One in Three Cancer Survivors on Unemployment Line

ByABC News
February 17, 2009, 8:25 PM

Feb. 18 -- TUESDAY, Feb. 17 (HealthDay News) -- As if fighting cancer wasn't hard enough, a new Dutch study concludes that one in three people who survive the ordeal won't be able to find a job.

The meta-analysis of more than 20,000 cancer survivors found that 33.8 percent of those who'd battled cancer were out of work vs. 15.2 percent of healthy people.

"Cancer survivorship is associated with unemployment," said lead researcher Angela de Boer, an assistant professor at the Coronel Institute of Occupation Health at the Academic Medical Center in Amsterdam. "Unemployment was higher in survivors of breast cancer, gastrointestinal cancer and cancers of the female reproductive organs, but unemployment rates were not higher for survivors of blood cancers, prostate cancers or testis cancers compared to controls," she added.

Results of the study were published in the Feb. 18 issue of the Journal of the American Medical Association.

Advances in cancer treatment mean that the number of people who survive a cancer diagnosis is on the rise, according to the study.
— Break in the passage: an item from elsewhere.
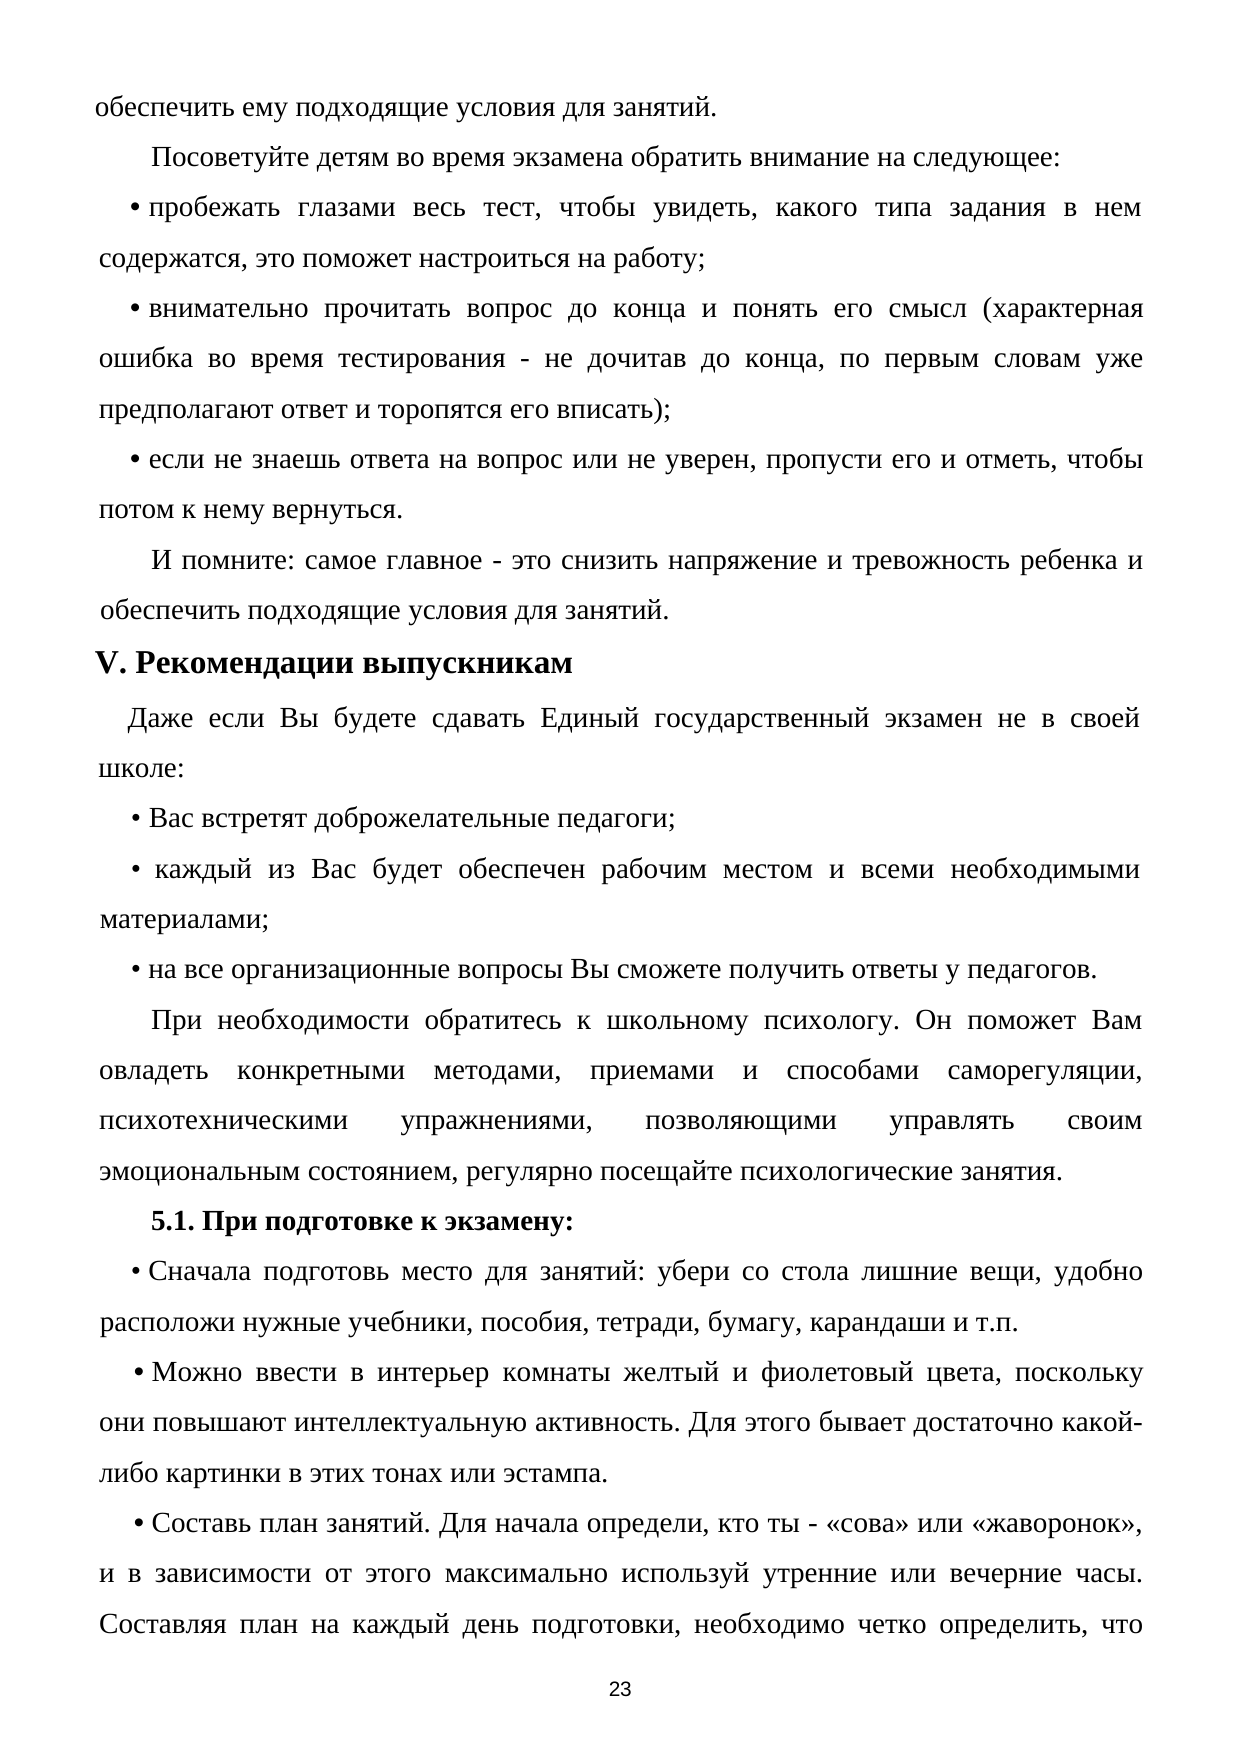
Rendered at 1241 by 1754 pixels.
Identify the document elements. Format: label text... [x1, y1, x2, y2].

And, de Boer said, nearly half of those who survive cancer are under age 65. However, many who survive cancer are left with physical, emotional and social problems. Such problems may include fatigue, pain, cognitive deficits, anxiety and depression.

Many people who've survived cancer treatment want to go back to work, viewing the return to work as evidence of a complete recovery, yet de Boer said little research has been done on the association between cancer survivorship and employment.

To get a better picture of what happens work-wise after cancer treatment, de Boer and her colleagues pooled data from 36 studies. Sixteen studies were from the United States, 15 were from Europe and five were from other areas. The studies included 20,366 people who'd survived cancer and 157,603 healthy people.

"Overall, cancer survivors were 1.4 times more likely to be unemployed than healthy controls," said de Boer.